[WORK REQUEST]: Repeat the data that follows exactly, starting at the line with "82065 Baierbrunn." and ending at the line with "entkommen. Das ist ihm wahrlich", and leave out every picture.

[TASK INPUTS]:
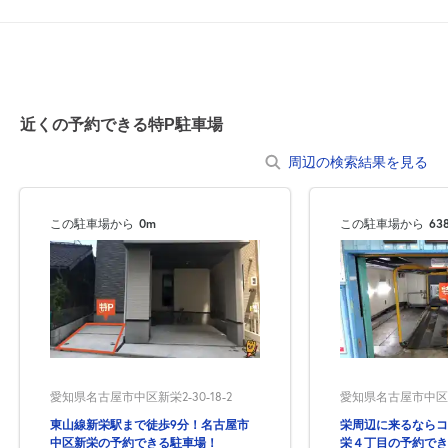
0:00～24:00
8月21日 (金)
¥1,000
空き1
近くの予約できる特P駐車場
0:00～24:00
周辺の検索結果を見る
8月22日 (土)
¥1,000
空き1
この駐車場から
0m
この駐車場から
63
0:00～24:00
8月23日 (日)
¥1,000
空き1
0:00～24:00
8月24日 (月)
¥1,000
満
愛知県名古屋市中区新栄2-30-18-2
愛知県名古屋市中区栄
東山線新栄駅まで徒歩9分！名古屋市
栄周辺に来るならコ
0:00～24:00
中区新栄の予約できる駐車場！
栄４丁目の予約でき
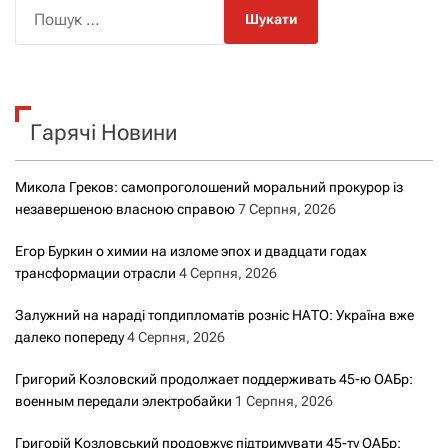
П
о
ш
у
к
Гарячі Новини
:
Микола Греков: самопроголошений моральний прокурор із
незавершеною власною справою
7 Серпня, 2026
Егор Буркин о химии на изломе эпох и двадцати годах
трансформации отрасли
4 Серпня, 2026
Залужний на нараді топдипломатів розніс НАТО: Україна вже
далеко попереду
4 Серпня, 2026
Григорий Козловский продолжает поддерживать 45-ю ОАБр:
военным передали электробайки
1 Серпня, 2026
Григорій Козловський продовжує підтримувати 45-ту ОАБр:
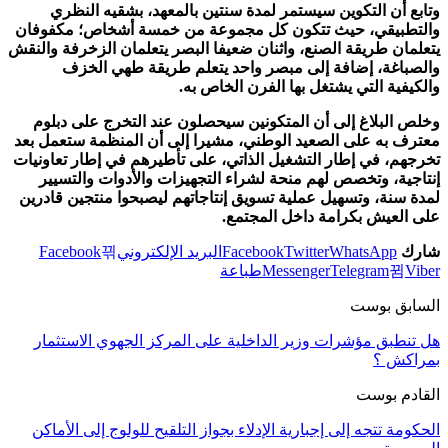
وتابع أن التكوين سيستمر لمدة سنتين بالمعهد، بشقيه النظري
والتطبيقي، حيث تتكون كل مجموعة من خمسة أشخاص؛ مكفوفان
يتعلمان طريقة الصنع، واثنان ضعيفا البصر يتعلمان الزخرفة والنقش
والصباغة، إضافة إلى مبصر واحد يتعلم طريقة طهي الخزف
والكيفية التي يشتغل بها الفرن الخاص به.
وخلص البلاغ إلى أن المتكونين سيحصلون عند التخرج على دبلوم
معترف به على الصعيد الوطني، مشيرا إلى أن المنظمة ستعمل بعد
تخرجهم، في إطار التشغيل الذاتي، على تأطيرهم في إطار تعاونيات
إنتاجية، وتخصص لهم منحة لشراء التجهيزات والأدوات والتسيير
لمدة سنة، وتسهيل عملية تسويق إنتاجاتهم ليصبحوا منتجين قادرين
على العيش بكرامة داخل المجتمع.
شارك
WhatsApp
Twitter
Facebook
البريد الإلكتروني
Facebook
Viber
Telegram
Messenger
طباعة
السابق بوست
هل تنطبق مؤشرات وزير الداخلية على المركز الجهوي الاستثمار
بمراكش ؟
القادم بوست
الحكومة تتجه إلى إجبارية الإدلاء بجواز التلقيح للولوج إلى الأماكن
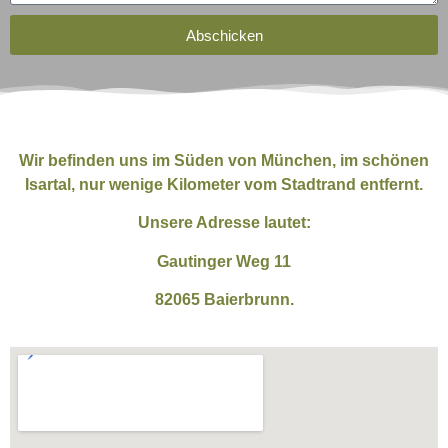
Abschicken
Wir befinden uns im Süden von München, im schönen
Isartal, nur wenige Kilometer vom Stadtrand entfernt.
Unsere Adresse lautet:
Gautinger Weg 11
82065 Baierbrunn.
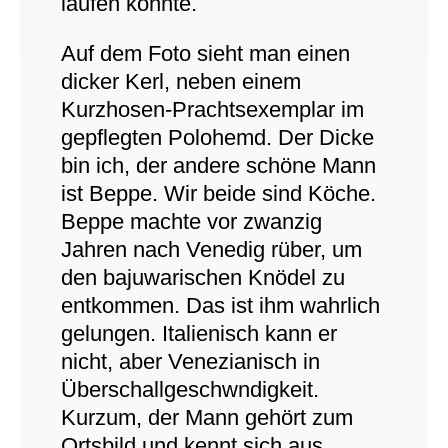
laufen konnte.
Auf dem Foto sieht man einen
dicker Kerl, neben einem
Kurzhosen-Prachtsexemplar im
gepflegten Polohemd. Der Dicke
bin ich, der andere schöne Mann
ist Beppe. Wir beide sind Köche.
Beppe machte vor zwanzig
Jahren nach Venedig rüber, um
den bajuwarischen Knödel zu
entkommen. Das ist ihm wahrlich
gelungen. Italienisch kann er
nicht, aber Venezianisch in
Überschallgeschwndigkeit.
Kurzum, der Mann gehört zum
Ortsbild und kennt sich aus,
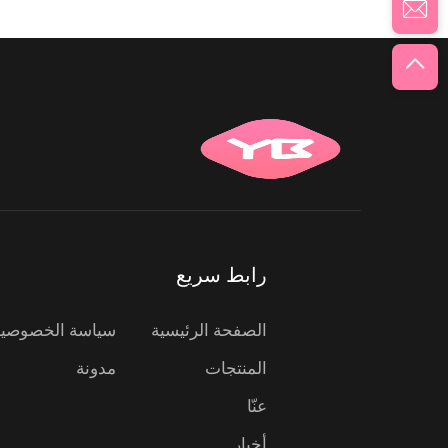
رابط سريع
الصفحة الرئيسية
سياسة الخصوصية
المنتجات
مدونة
عنّا
أخبار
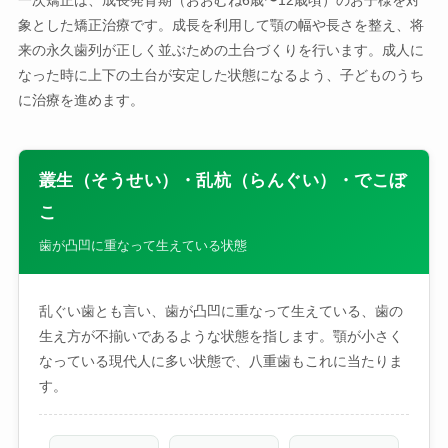
一次矯正は、成長発育期（おおむね6歳〜12歳頃）のお子様を対
象とした矯正治療です。成長を利用して顎の幅や長さを整え、将
来の永久歯列が正しく並ぶための土台づくりを行います。成人に
なった時に上下の土台が安定した状態になるよう、子どものうち
に治療を進めます。
叢生（そうせい）・乱杭（らんぐい）・でこぼ
こ
歯が凸凹に重なって生えている状態
乱ぐい歯とも言い、歯が凸凹に重なって生えている、歯の
生え方が不揃いであるような状態を指します。顎が小さく
なっている現代人に多い状態で、八重歯もこれに当たりま
す。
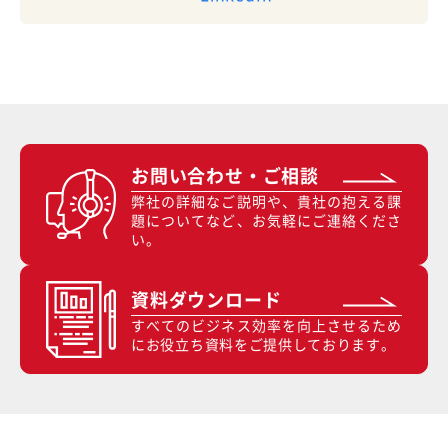
お問い合わせ・ご相談
弊社の詳細なご説明や、貴社の抱える課
題についてなど、お気軽にご連絡くださ
い。
資料ダウンロード
すべてのビジネス効率を向上させるため
にお役立ち資料をご提供しております。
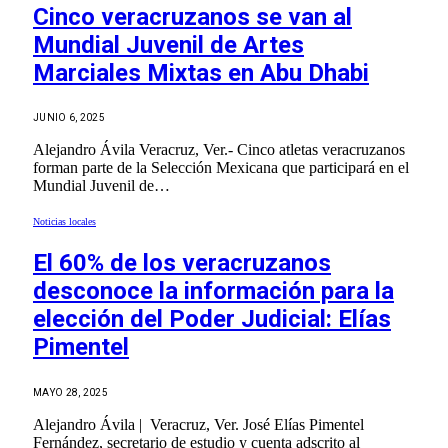
Cinco veracruzanos se van al
Mundial Juvenil de Artes
Marciales Mixtas en Abu Dhabi
JUNIO 6, 2025
Alejandro Ávila Veracruz, Ver.- Cinco atletas veracruzanos
forman parte de la Selección Mexicana que participará en el
Mundial Juvenil de…
Noticias locales
El 60% de los veracruzanos
desconoce la información para la
elección del Poder Judicial: Elías
Pimentel
MAYO 28, 2025
Alejandro Ávila | Veracruz, Ver. José Elías Pimentel
Fernández, secretario de estudio y cuenta adscrito al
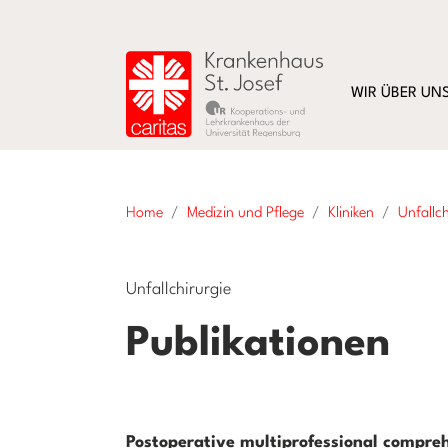
WIR ÜBER UN
Home
Medizin und Pflege
Kliniken
Unfallch
Unfallchirurgie
Publikationen
Postoperative multiprofessional compre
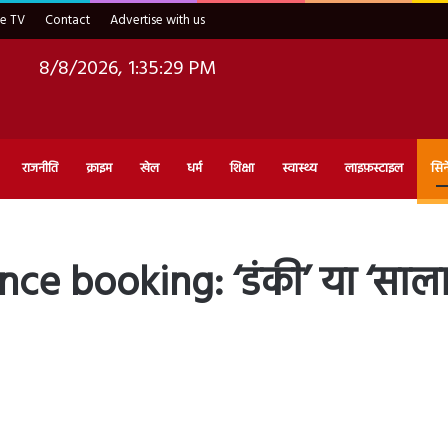
ve TV
Contact
Advertise with us
8/8/2026, 1:35:30 PM
राजनीति
क्राइम
खेल
धर्म
शिक्षा
स्वास्थ्य
लाइफ़स्टाइल
सिन
ce booking: ‘डंकी’ या ‘साल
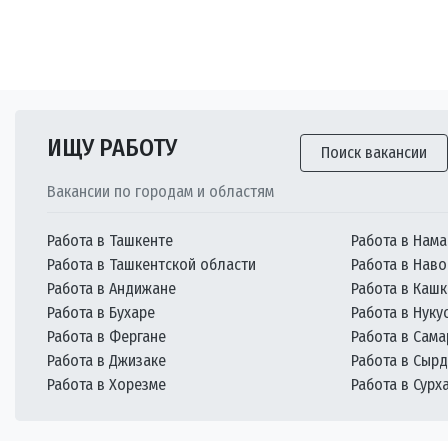
ИЩУ РАБОТУ
Поиск вакансии
Вакансии по городам и областям
Работа в Ташкенте
Работа в Нама
Работа в Ташкентской области
Работа в Наво
Работа в Андижане
Работа в Каш
Работа в Бухаре
Работа в Нуку
Работа в Фергане
Работа в Сам
Работа в Джизаке
Работа в Сыр
Работа в Хорезме
Работа в Сурх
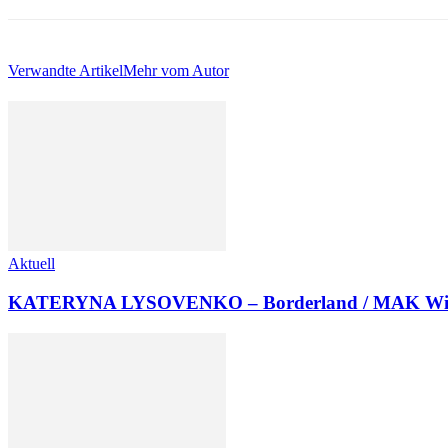
Verwandte Artikel
Mehr vom Autor
Aktuell
KATERYNA LYSOVENKO – Borderland / MAK Wi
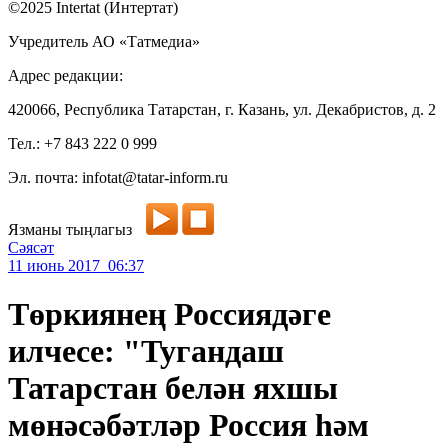
©2025 Intertat (Интертат)
Учредитель АО «Татмедиа»
Адрес редакции:
420066, Республика Татарстан, г. Казань, ул. Декабристов, д. 2
Тел.: +7 843 222 0 999
Эл. почта: infotat@tatar-inform.ru
Язманы тыңлагыз
Сәясәт
11 июнь 2017 06:37
Төркиянең Россиядәге
илчесе: "Тугандаш
Татарстан белән яхшы
мөнәсәбәтләр Россия һәм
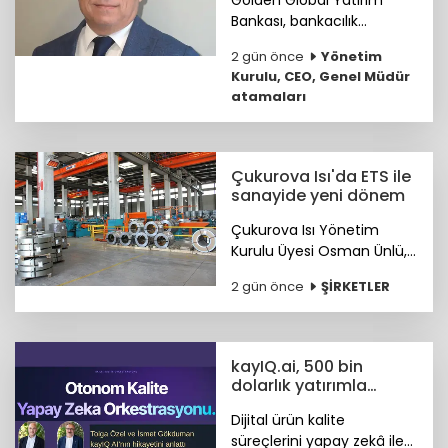
Bankası, bankacılık
sektöründe 25 yılı aşkın
2 gün önce
Yönetim
deneyime sahip Mustafa
Kurulu, CEO, Genel Müdür
Selcen’i Yönetim Kurulu
atamaları
Üyesi olarak atadı.
Çukurova Isı'da ETS ile
sanayide yeni dönem
Çukurova Isı Yönetim
Kurulu Üyesi Osman Ünlü,
Emisyon Ticaret Sistemi
2 gün önce
ŞİRKETLER
ETS'nin sanayinin
uluslararası pazarlardaki
rekabet gücünü artırdığını
belirtti.
kayIQ.ai, 500 bin
dolarlık yatırımla
hayata geçti
Dijital ürün kalite
süreçlerini yapay zekâ ile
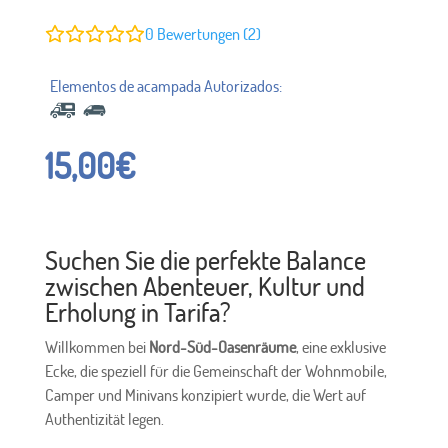
0
Bewertungen (2)
15,00
€
Suchen Sie die perfekte Balance
zwischen Abenteuer, Kultur und
Erholung in Tarifa?
Willkommen bei
Nord-Süd-Oasenräume
, eine exklusive
Ecke, die speziell für die Gemeinschaft der Wohnmobile,
Camper und Minivans konzipiert wurde, die Wert auf
Authentizität legen.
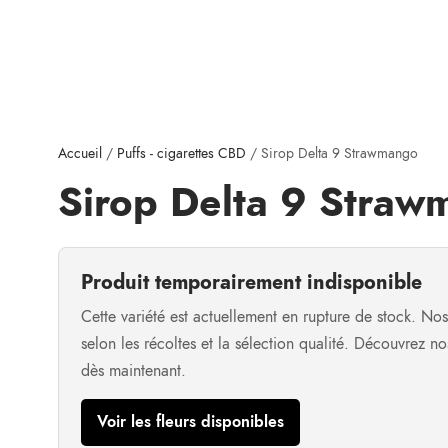
Accueil
/
Puffs - cigarettes CBD
/ Sirop Delta 9 Strawmango
Sirop Delta 9 Stra
Produit temporairement indisponible
Cette variété est actuellement en rupture de stock. No
selon les récoltes et la sélection qualité. Découvrez n
dès maintenant.
Voir les fleurs disponibles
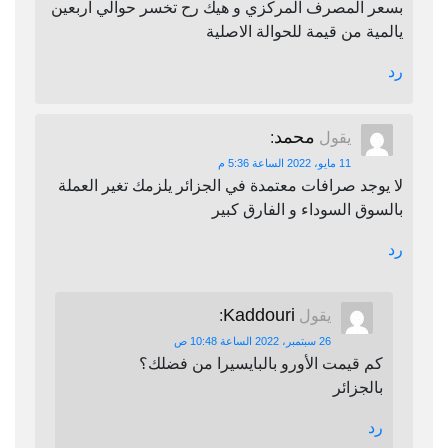
بسعر المصرف المركزي و هيك رح تخسر حوالي اربعين
يالمية من قيمة للحوالة الاصلية
رد
محمد
يقول
:
11 مايو، 2022 الساعة 5:36 م
لا يوجد صرافات معتمدة في الجزائر يلزمك تغير العملة
بالسوق السوداء و الفارق كبير
رد
Kaddouri
يقول
:
26 سبتمبر، 2022 الساعة 10:48 ص
كم قيمت الأورو بالبايسيرا من فضلك؟
بالجزائر
رد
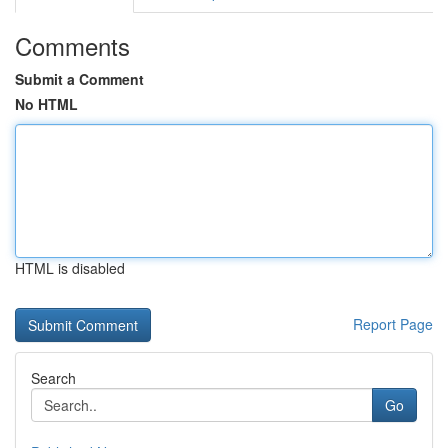
Comments
Submit a Comment
No HTML
HTML is disabled
Report Page
Search
Go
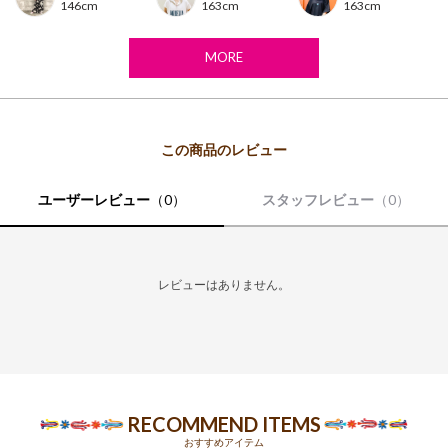
146cm
163cm
163cm
※布製品は生地の裁断位置により、同じ商品・カラーでもお色や柄の出方が異なる場合がご
ざいます。
※モデル着用写真は光の加減で色差がある場合がございます。
MORE
※白背景の商品画像が実物に近い色味となっております。
ユーザーレビュー
（0）
スタッフレビュー
（0）
レビューはありません。
RECOMMEND ITEMS
おすすめアイテム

[TASK RESPONSE]:
82065 Baierbrunn.
laufen konnte.
Auf dem Foto sieht man einen
dicker Kerl, neben einem
Kurzhosen-Prachtsexemplar im
gepflegten Polohemd. Der Dicke
bin ich, der andere schöne Mann
ist Beppe. Wir beide sind Köche.
Beppe machte vor zwanzig
Jahren nach Venedig rüber, um
den bajuwarischen Knödel zu
entkommen. Das ist ihm wahrlich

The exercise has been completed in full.